Your pickup has air-helper springs installed to help keep it level when a heavy load is in the bed. They work great.
But what adjustments do you make when a big trailer is dropped on the hitch ball?
Do you inflate the air-helper springs and a install a weight-distributing hitch to get the truck properly set up for towing?
Or, do you even need a weight-distributing hitch at all?
Can’t you just air up the bags to level the truck?
Those were the questions a contractor friend posed to me the other day.
He uses his 1/2-ton truck during the work week to haul fuel drums and machine parts in the bed, while occasionally towing equipment and box trailers that weigh less than 5,000 pounds to different jobsites.
When those loads are in play, he uses a remote control to inflate the air-bags to bring his pickup back to level ride-height.
But on the weekends he hitches up a 7,500-pound RV trailer and heads out for some quality family time.
His dilemma is figuring out the optimum air pressure to use in the air-helper springs when towing the travel trailer with the W-D hitch.
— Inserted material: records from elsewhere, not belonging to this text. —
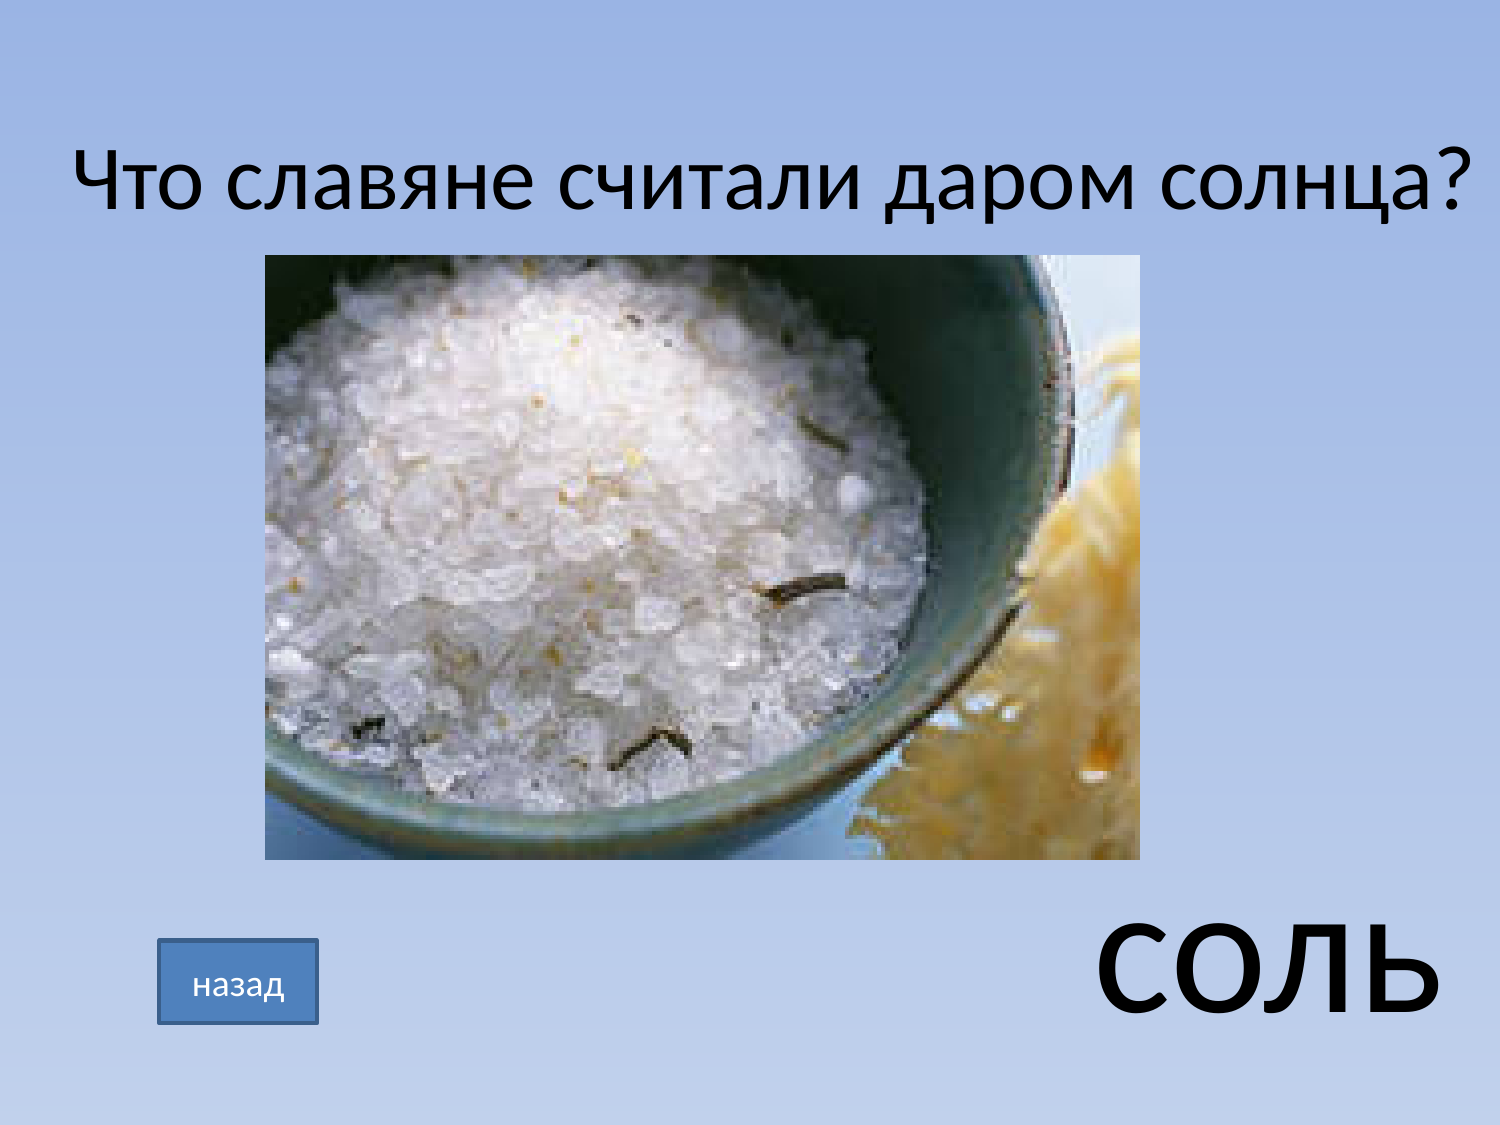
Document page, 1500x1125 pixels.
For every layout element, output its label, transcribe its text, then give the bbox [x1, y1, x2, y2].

text_box соль [1078, 821, 1459, 1057]
text_box Что славяне считали даром солнца? [56, 110, 1493, 236]
picture [265, 255, 1140, 860]
text_box назад [157, 938, 319, 1025]
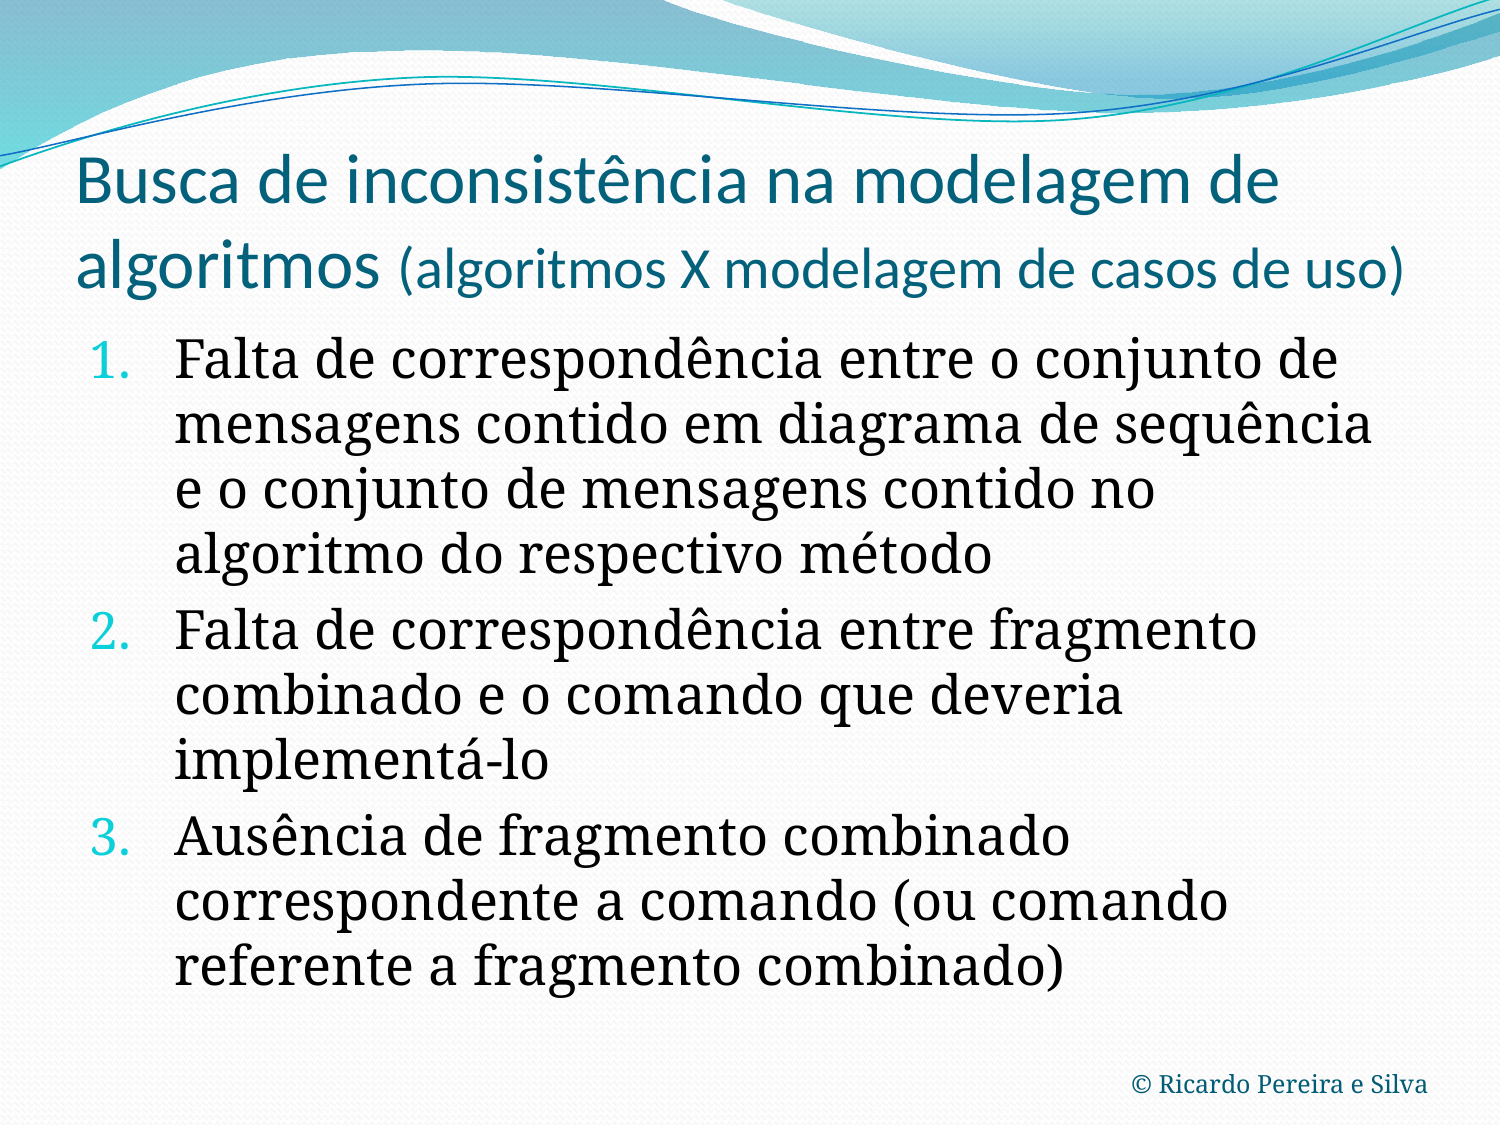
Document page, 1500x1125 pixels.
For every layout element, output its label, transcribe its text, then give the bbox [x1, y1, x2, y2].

footer © Ricardo Pereira e Silva [1101, 1042, 1429, 1103]
list Falta de correspondência entre o conjunto de mensagens contido em diagrama de sequência e o conjunto de mensagens contido no algoritmo do respectivo método Falta de correspondência entre fragmento combinado e o comando que deveria implementá-lo Ausência de fragmento combinado correspondente a comando (ou comando referente a fragmento combinado) [75, 317, 1425, 1038]
title Busca de inconsistência na modelagem de algoritmos (algoritmos X modelagem de casos de uso) [75, 115, 1425, 303]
I had my idea, but wanted to confer with the manufacturers of air-helper springs, w-d hitches, and the pickup manufacturers before offering him this advice:
Drop the air pressure in the bags to their minimum amount. Then adjust the weight-distributing hitch so it evenly distributes the trailer’s heavy tongue-weight across the front and rear axles of truck.
Airing-up the “helper springs” doesn’t change the lever-type action that tongue-weight plays in lifting the truck’s front suspension when it rolls through dips and over rises with a heavy trailer in-tow.
A weight-distributing hitch, on the other hand, keeps that suspension-upsetting action in check by keeping those sudden changes in weight distribution muted and the truck in control.
Trying to use the air-helper springs for added weight support while using a weight-distributing hitch will only create more handling issues.